**What this task involves:** Only one stretch of the data below should be repeated: the lines from the line containing "Abreise – Oder: Please exit for all dom" through the line containing "und Energieerzeugung, indem sie die", inclusive, exactly as they are.

**Input data:**
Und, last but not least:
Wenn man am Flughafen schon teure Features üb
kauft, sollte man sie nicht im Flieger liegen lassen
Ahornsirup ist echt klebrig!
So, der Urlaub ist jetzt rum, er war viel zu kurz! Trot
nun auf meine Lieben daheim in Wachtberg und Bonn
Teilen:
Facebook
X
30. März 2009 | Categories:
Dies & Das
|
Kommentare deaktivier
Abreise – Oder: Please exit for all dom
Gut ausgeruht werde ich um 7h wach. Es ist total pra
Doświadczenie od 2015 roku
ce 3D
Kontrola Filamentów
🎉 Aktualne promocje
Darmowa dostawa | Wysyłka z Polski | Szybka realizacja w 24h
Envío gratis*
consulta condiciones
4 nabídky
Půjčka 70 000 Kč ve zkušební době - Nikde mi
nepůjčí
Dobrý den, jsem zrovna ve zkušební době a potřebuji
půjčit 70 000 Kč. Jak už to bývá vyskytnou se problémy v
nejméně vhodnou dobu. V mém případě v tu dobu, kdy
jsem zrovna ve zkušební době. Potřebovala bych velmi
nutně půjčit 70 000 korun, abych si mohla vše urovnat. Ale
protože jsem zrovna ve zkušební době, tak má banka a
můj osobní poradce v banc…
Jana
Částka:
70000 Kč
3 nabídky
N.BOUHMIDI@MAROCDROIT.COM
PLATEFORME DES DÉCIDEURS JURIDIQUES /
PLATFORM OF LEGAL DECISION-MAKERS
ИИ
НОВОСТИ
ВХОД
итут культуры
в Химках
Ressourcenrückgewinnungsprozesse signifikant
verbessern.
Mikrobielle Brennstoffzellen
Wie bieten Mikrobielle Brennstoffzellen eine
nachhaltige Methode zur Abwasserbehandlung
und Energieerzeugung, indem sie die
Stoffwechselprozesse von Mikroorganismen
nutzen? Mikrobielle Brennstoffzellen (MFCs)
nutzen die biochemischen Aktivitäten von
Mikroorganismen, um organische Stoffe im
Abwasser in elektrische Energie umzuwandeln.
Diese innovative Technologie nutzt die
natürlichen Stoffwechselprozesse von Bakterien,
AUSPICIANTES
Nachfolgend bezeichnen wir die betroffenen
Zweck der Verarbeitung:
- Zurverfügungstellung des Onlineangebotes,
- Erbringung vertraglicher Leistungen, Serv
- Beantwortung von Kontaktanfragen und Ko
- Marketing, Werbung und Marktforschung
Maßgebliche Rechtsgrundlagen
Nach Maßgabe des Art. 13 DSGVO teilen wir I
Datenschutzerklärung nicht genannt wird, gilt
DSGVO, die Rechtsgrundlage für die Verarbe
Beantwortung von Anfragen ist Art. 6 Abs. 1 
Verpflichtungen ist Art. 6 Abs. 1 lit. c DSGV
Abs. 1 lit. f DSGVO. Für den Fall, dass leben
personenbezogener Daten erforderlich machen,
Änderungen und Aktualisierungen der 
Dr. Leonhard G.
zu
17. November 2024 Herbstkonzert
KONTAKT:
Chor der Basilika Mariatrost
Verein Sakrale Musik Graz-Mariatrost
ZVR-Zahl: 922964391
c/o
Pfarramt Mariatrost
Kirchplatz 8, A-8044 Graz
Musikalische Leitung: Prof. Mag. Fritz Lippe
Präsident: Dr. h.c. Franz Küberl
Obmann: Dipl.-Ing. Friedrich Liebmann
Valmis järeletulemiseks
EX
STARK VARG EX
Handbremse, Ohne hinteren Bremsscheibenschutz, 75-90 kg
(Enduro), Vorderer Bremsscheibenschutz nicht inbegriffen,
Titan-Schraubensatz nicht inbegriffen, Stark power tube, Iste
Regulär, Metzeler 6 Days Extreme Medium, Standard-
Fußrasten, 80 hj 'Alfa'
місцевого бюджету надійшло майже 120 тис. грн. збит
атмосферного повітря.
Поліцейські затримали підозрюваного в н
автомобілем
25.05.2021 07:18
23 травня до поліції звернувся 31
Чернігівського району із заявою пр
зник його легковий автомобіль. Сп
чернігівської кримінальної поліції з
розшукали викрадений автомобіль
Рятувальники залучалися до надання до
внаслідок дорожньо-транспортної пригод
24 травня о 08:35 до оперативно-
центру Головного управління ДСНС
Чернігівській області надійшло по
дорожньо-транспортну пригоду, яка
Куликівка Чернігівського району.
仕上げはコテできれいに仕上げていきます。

**Response:**
Abreise – Oder: Please exit for all dom
Gut ausgeruht werde ich um 7h wach. Es ist total pra
Doświadczenie od 2015 roku
ce 3D
Kontrola Filamentów
🎉 Aktualne promocje
Darmowa dostawa | Wysyłka z Polski | Szybka realizacja w 24h
Envío gratis*
consulta condiciones
4 nabídky
Půjčka 70 000 Kč ve zkušební době - Nikde mi
nepůjčí
Dobrý den, jsem zrovna ve zkušební době a potřebuji
půjčit 70 000 Kč. Jak už to bývá vyskytnou se problémy v
nejméně vhodnou dobu. V mém případě v tu dobu, kdy
jsem zrovna ve zkušební době. Potřebovala bych velmi
nutně půjčit 70 000 korun, abych si mohla vše urovnat. Ale
protože jsem zrovna ve zkušební době, tak má banka a
můj osobní poradce v banc…
Jana
Částka:
70000 Kč
3 nabídky
N.BOUHMIDI@MAROCDROIT.COM
PLATEFORME DES DÉCIDEURS JURIDIQUES /
PLATFORM OF LEGAL DECISION-MAKERS
ИИ
НОВОСТИ
ВХОД
итут культуры
в Химках
Ressourcenrückgewinnungsprozesse signifikant
verbessern.
Mikrobielle Brennstoffzellen
Wie bieten Mikrobielle Brennstoffzellen eine
nachhaltige Methode zur Abwasserbehandlung
und Energieerzeugung, indem sie die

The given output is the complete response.